ここでは、ペットを迷子にしないために飼主が心がけたいポインを紹介します。生き物である限り、脱走の可能性をゼロにはできません。

しかし生活に工夫を取り入れることで、リスクを最小限にすることは可能です。ペットの安全を守るために、今からできることを考えてみましょう。

散歩中の脱走をふせぐには

散歩中の脱走を防ぐために、必ずリードを装着しましょう。時折「うちの子は良い子だから」とノーリードで散歩させている飼主もいますが、脱走のリスクを下げるためにも、大切な家族を事故に遭わせないためにも厳禁です。

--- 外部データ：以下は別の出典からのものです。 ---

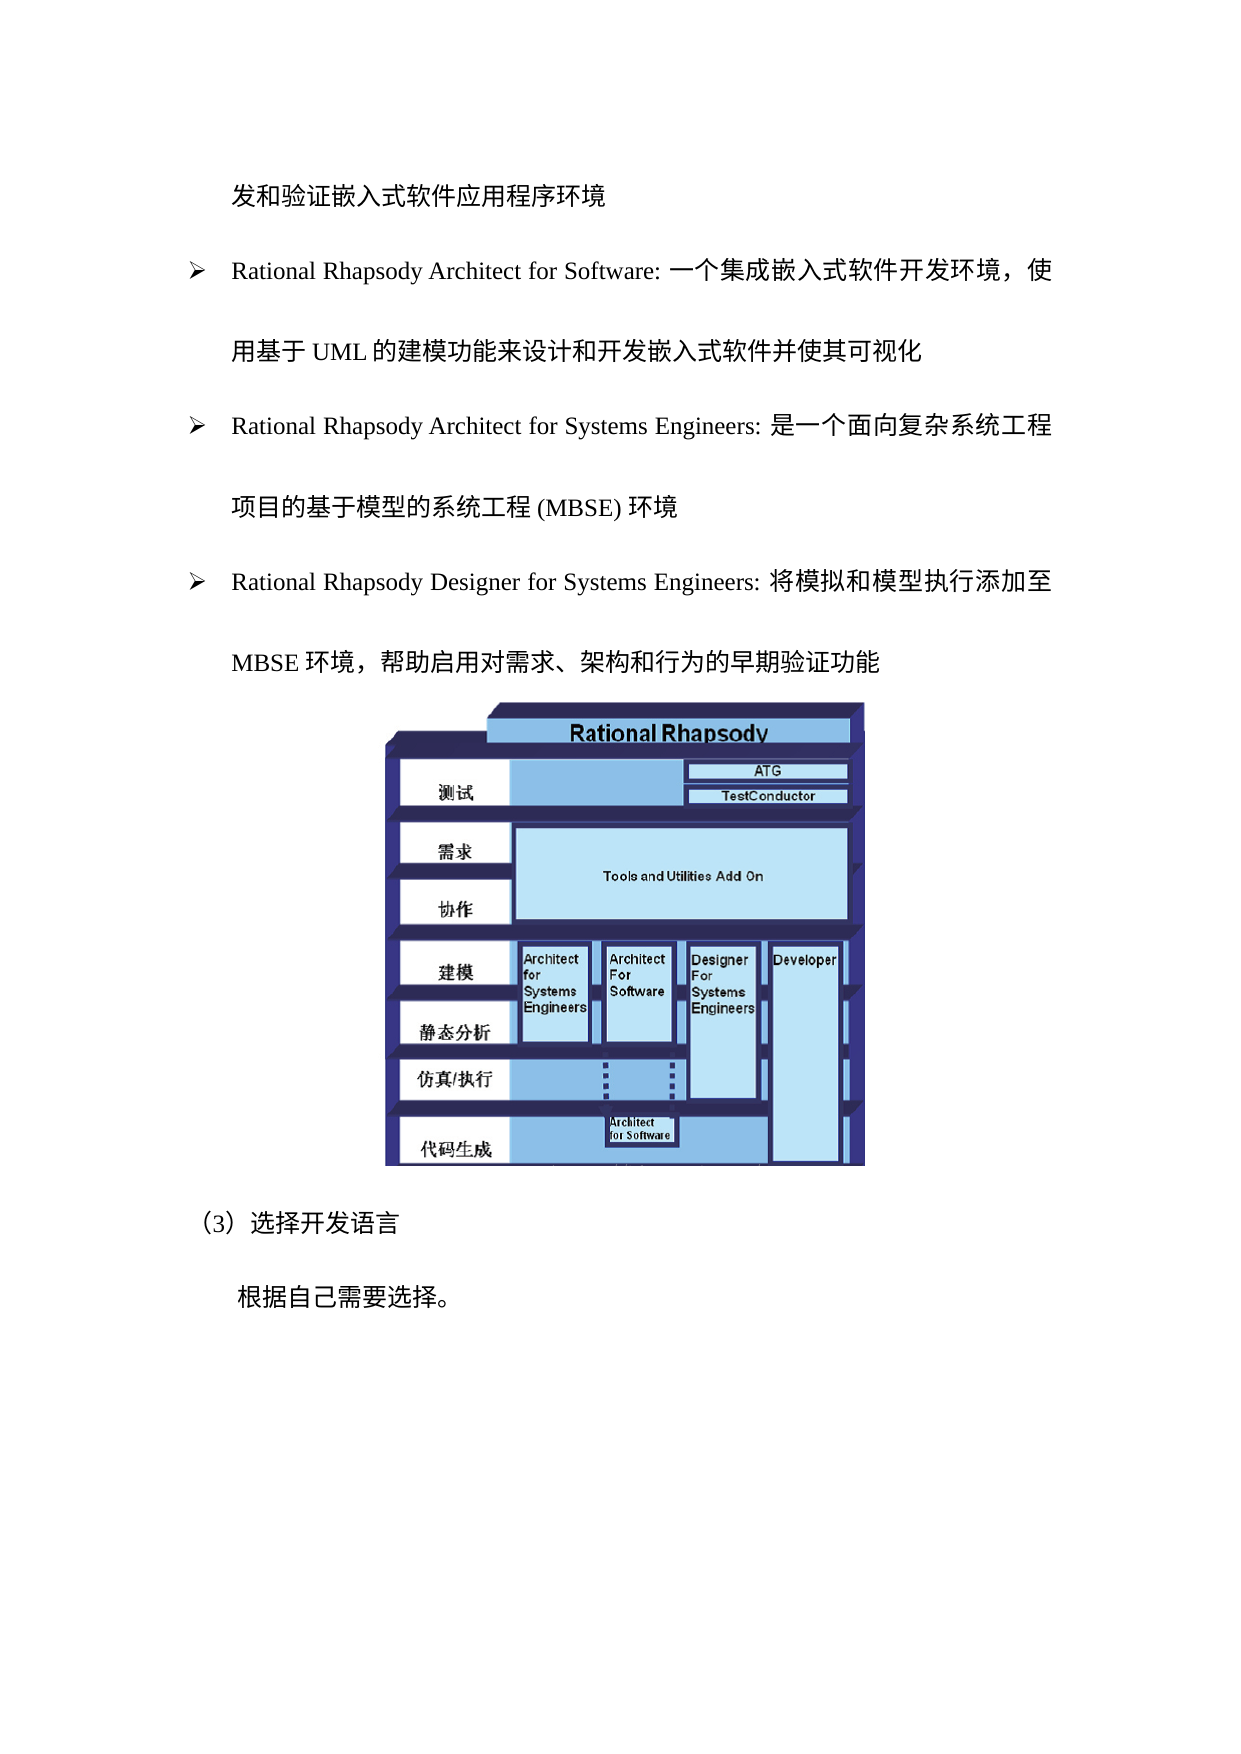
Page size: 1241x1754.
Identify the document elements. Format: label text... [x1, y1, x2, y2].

首輪よりも胴輪のほうが抜け出しにくくなるため、安全度を高めるには体全体を覆えるアイテムを装着しましょう。首輪と胴輪の両方を活用すれば、さらに安心です。

また購入時はジャストサイズなアイテムでも、成長や加齢とともにサイズが変化している可能性があります。定期的に緩くなっていないかをチェックし、必要があれば買い替えましょう。

家からの脱走を防ぐために

家からの脱走を防ぐためには、外とつながる場所への対策が求められます。玄関や廊下など、脱走の危険性が高いエリアにはペット用のゲート・柵を設置しましょう。購入時は、ペットが飛び越えられない高さであるかをしっかり確認してください。

家事の最中や来客中など、ペットから目を離すときは必ずハウスの中に入ってもらいましょう。ハウスに入れるのが難しい場合は、窓の鍵やドアを閉めきった部屋を活用してください。

また地震大国である日本では、地震の揺れによって開いた窓からペットが脱走してしまう場合があります。被害に備え、在宅中であっても窓の鍵はしっかりと閉めるよう心がけましょう。

迷子札の利用

ペットが迷子になった時に備え、迷子札を用意しておくことをおすすめします。迷子札とはおもに首輪に装着する装飾品であり、飼主の連絡先や住所が記載されています。

実名や電話番号などの個人情報が記載されているためリスクはありますが、ペットの安全や健康を守るための重要な手段になるでしょう。

 

以下の記事では、動物の迷子札について詳しくまとめています。今回の記事とあわせて、ぜひ参考にしてください。

動物に迷子札って必要?犬の鑑札とは違う用途を解説

必要なしつけをしておく

あらかじめ必要なしつけをしておくことで、脱走の危険性を下げられます。たとえばペットが開いたドアの近くにいるときに「待て」や「止まれ」が通じると、外に出ていくことを防止できるでしょう。

とくに犬の場合は、日頃から上下関係をしつけることで安全を担保できます。しつけの徹底は、散歩中の急な飛び出しや首輪の抜け出しからも犬を守ってくれるのです。

万が一の迷子に備えて、やるべきタスクを整理しておこう

今回は、ペットが迷子になったときの対処法を紹介しました。

大切なペットがいなくなると、夜も眠れないほど不安になってしまいますよね。1日でも早くペットと再会するためには、できることを一つひとつ確認し、確実に対処していく姿勢が求められます。

いざというときにパニックになってしまわないために、平時から迷子時の対応を確認しておきましょう。